计算机工程与应用 ›› 2023, Vol. 59 ›› Issue (23): 73-85.DOI: 10.3778/j.issn.1002-8331.2212-0234

• 理论与研发 • 上一篇    下一篇

自适应多密度峰值子簇融合聚类算法

陈迪,杜韬,周劲,仵匀政,王心耕   

  1. 1.济南大学 信息科学与工程学院,济南 250024
    2.山东省网络环境智能计算技术重点实验室,济南 250024
  • 出版日期:2023-12-01 发布日期:2023-12-01

Adaptive Multi-Density Peak Sub-Cluster Fusion Clustering Algorithm

CHEN Di, DU Tao, ZHOU Jin, WU Yunzheng, WANG Xingeng   

  1. 1.College of Information Science and Engineering,University of Jinan, Jinan 250024, China
    2.Shandong Provincial Key Laboratory of Network Based Intelligent Computing, Jinan 250024, China
  • Online:2023-12-01 Published:2023-12-01

摘要: 经典的密度峰值聚类算法在计算局部密度时过分依赖截断距离,在分配非中心点时易出现连锁效应,且人工选取聚类中心点的方式难以识别出密度不均匀簇的聚类中心。针对该问题,提出一种自适应多密度峰值子簇融合聚类算法。考虑样本的邻域信息,将自然邻居的思想引入密度峰值聚类中,实现了样本点局部密度的自适应计算;为发现稀疏密度簇的中心,提出一种簇中心自动选取策略用于确定初始子簇中心,并使用一种两阶段分配策略降低连锁效应发生的概率;提出一种基于K近邻相似度的度量准则,将相似度高的子簇进行融合,得到最终的聚类结果。在二维合成数据集以及UCI数据集上,相较经典的密度峰值聚类算法以及近年来对其改进的算法,该算法表现出更优异的性能。

[已存条目]

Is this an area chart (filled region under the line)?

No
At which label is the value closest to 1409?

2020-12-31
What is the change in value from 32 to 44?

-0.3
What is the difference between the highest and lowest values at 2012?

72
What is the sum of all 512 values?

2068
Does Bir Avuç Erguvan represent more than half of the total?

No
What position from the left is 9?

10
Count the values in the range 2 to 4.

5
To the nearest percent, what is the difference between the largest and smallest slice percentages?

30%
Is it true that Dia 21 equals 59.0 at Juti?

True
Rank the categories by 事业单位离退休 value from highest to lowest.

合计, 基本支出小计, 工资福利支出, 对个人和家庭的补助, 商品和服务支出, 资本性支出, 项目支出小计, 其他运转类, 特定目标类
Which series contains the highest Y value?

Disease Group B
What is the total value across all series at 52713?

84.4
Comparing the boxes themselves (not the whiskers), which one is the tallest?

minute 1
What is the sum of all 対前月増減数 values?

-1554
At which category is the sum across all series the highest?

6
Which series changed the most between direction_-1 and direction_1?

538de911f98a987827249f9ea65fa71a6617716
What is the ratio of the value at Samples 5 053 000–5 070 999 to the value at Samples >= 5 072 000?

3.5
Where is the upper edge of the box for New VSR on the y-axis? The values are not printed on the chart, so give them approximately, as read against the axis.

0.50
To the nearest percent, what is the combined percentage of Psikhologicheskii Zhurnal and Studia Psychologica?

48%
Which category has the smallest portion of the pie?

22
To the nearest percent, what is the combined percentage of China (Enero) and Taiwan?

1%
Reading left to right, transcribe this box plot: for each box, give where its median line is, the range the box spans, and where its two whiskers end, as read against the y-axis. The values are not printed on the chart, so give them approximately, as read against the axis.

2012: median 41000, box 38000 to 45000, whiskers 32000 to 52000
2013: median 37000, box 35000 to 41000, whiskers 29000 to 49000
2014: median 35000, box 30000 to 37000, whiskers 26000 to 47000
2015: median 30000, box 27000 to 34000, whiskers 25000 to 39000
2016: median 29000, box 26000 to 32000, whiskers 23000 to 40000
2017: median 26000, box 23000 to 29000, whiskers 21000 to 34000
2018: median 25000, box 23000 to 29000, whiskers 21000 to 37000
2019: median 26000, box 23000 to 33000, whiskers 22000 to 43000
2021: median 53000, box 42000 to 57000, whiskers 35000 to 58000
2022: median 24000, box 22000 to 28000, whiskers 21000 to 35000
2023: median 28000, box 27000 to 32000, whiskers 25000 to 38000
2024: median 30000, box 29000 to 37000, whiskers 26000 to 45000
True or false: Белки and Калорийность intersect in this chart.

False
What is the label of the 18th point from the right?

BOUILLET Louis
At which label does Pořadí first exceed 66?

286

* **任务**:
接着这篇讲自适应多密度峰值子簇融合聚类算法的文章往下写，写出它后面的内容。 这份清单是从别处来的。

* **回答**:
关键词: 自然邻居, 密度峰值聚类, 多子簇融合, 分配策略

Abstract: The classical density peak clustering algorithm relies too much on the cutoff distance when calculating the local density, it is prone to chain effects when assigning non-central points, and it is difficult to identify the cluster centers with uneven density by manually selecting the cluster center points. To solve the above problems, an adaptive multi-density peak sub-cluster fusion clustering algorithm is proposed. Considering the neighborhood information of the samples, the idea of natural neighbors is introduced into the density peak clustering to realize the self-adaptive calculation of the local density of the sample points. In order to find the centers of the sparse clusters, an automatic cluster center selection strategy is proposed to determine the initial sub-cluster center, and a two-step allocation strategy is used to reduce the probability of the occurrence of chain effects. A K-nearest neighbor similarity measurement criterion is proposed, and the subclusters with high similarity are fused to obtain the final clustering result. Compared with the classical density peak clustering algorithm and its improved algorithms in recent years, the algorithm shows better performance on two-dimensional synthetic datasets and UCI datasets.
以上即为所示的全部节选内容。